Regex: Specified words in any order

Question

I'm not good at regex, trying to make 2 regex.

Regex1:

All specified words in any order but nothing else. (repetition allowed).

Regex2:

All specified words in any order but nothing else. (repetition not allowed).

Words:

aaa, bbb, ccc

Strings:

aaa ccc bbb
aaa ccc
aaa bbb ddd ccc
bbb aaa bbb ccc

Regex1 evaluate above strings as:

true -> all word present in any order
false -> bbb is missing
false -> unknown word 'ddd'
false -> repetition not allowed

Regex2 evaluate above strings as:

true -> all word present in any order
false -> bbb is missing
false -> unknown word 'ddd'
true -> all word present in any order and repetition is allowed

My Attempt

/^(?=.*\baaa\b)(?=.*\bbbb\b)(?=.*\bccc\b).*$/

Asking for learning purpose so please elaborate it.

Answer 1

Without repetition ^regex101

^(?:(aaa|bbb|ccc)(?!.*?\b\1) ?\b){3}$

And with repetition ^regex101

^(?=.*?\baaa)(?=.*?\bbbb)(?=.*?\bccc)(?:(aaa|bbb|ccc) ?\b)+$

Two more ideas. Regex explanation at regex101 on the right side.

Answer 2

For Regex 1:

var re = /^(?=.*?\baaa\b)(?=.*?\bbbb\b)(?=.*?\bccc\b)\b(?:aaa|bbb|ccc)\b(?: +\b(?:aaa|bbb|ccc)\b)*$/;
var res = document.getElementById('result');
res.innerText += re.test('aaa ccc bbb');
res.innerText += ', ' + re.test('aaa ccc ddd');
res.innerText += ', ' + re.test('aaa ddd bbb');
res.innerText += ', ' + re.test('ccc bbb ccc');

<div id="result"></div>

Your code already does part of the trick. Your positive lookaheads check that all words appear somewhere, however not, that they are the only words present. To achieve this, I added the circumflex (^) at the beginning to detect the start of the string. Then, the non capturing group of \b(?:aaa|bbb|ccc)\b, to detect the first instance of any word. This is then followed by any number of words, preceded by at least one space (?:\s+\b(?:aaa|bbb|ccc)\b)*, basically the same pattern, but with the \s+ in front, and wrapped in a *. And then we need the string to end somewhere. This is done with the dollar sign $.

For Regex 2:

The basic strategy is the same. You would just check with a negative lookahead, that the matched string does not exist again:

//var re = /^(?=.*?\baaa\b)(?!.*?\baaa\b.*?\baaa\b)(?=.*?\bbbb\b)(?!.*?\bbbb\b.*?\bbbb\b)(?=.*?\bccc\b)(?!.*?\bccc\b.*?\bccc\b)\b(?:aaa|bbb|ccc)\b(?:\s+\b(?:aaa|bbb|ccc)\b)*$/;
// optimized version, see comments
var re = /^(?=.*?\baaa\b)(?=.*?\bbbb\b)(?=.*?\bccc\b)(?!.*?\b(\w+)\b.*?\b\1\b)\b(?:aaa|bbb|ccc)\b(?: +\b(?:aaa|bbb|ccc)\b)*$/;
var res = document.getElementById('result');
res.innerText += re.test('aaa ccc bbb');
res.innerText += ', ' + re.test('aaa ccc ddd');
res.innerText += ', ' + re.test('aaa bbb aaa');
res.innerText += ', ' + re.test('aaa ccc bbb ccc');

<div id="result"></div>

First, we have the positive lookahead (?=.*?\bword\b) to see that word exists. We follow that by the negative lookahead (?!.*?\baaa\b.*?\baaa\b) to see, the word does not exist multiple times. Repeat for all words. Presto!

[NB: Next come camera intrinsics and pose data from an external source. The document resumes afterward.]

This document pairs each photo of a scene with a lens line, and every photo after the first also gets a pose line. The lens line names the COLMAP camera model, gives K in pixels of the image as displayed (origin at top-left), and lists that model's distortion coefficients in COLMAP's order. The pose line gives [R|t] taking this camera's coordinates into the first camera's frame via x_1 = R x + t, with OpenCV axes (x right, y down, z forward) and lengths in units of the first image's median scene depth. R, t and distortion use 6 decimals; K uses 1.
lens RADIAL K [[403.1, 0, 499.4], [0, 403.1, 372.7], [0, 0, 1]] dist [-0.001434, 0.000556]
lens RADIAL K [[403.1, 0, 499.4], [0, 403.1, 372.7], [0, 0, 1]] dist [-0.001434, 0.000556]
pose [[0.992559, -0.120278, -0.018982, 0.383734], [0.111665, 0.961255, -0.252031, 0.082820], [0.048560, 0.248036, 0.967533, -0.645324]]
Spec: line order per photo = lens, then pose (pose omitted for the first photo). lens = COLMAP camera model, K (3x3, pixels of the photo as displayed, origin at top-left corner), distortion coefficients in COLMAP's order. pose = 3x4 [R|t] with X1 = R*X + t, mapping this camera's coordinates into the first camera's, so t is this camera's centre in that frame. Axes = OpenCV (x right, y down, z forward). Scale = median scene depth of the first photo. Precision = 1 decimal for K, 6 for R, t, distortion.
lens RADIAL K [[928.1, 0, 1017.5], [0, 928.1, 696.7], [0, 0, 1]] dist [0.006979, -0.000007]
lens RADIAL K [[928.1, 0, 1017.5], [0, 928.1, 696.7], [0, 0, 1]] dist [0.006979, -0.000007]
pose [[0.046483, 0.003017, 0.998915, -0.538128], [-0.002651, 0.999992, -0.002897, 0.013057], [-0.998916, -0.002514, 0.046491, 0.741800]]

Update: Instead of checking the specific words aren't repeated, we can also check that NO word is repeated by using the (?!.*?\b(\w+)\b.*?\b\1\b) construct. This makes the regex more concise. Thanks to @revo for pointing it out.

Answer 3

Do not use regex for uniqueness.

But for separate words in regex, you can use \b

Example: /\b(word1|word2|word3)\b/

Answer 4

why do you need regex to perform this function though? you could achieve what you want easily by first splitting the strings with delimiter ",". You can then create a dictionary object with the words that you are seeking as the keys and values defaulted to -1

Regex 2 can be achieved by looping through the input words and check if they exists as keys in the dictionary object. Regex 1 can be achieved similarly, just that when a key is matched to the input word, its value would then be changed to 1 and when it is next visited, a false match can be returned.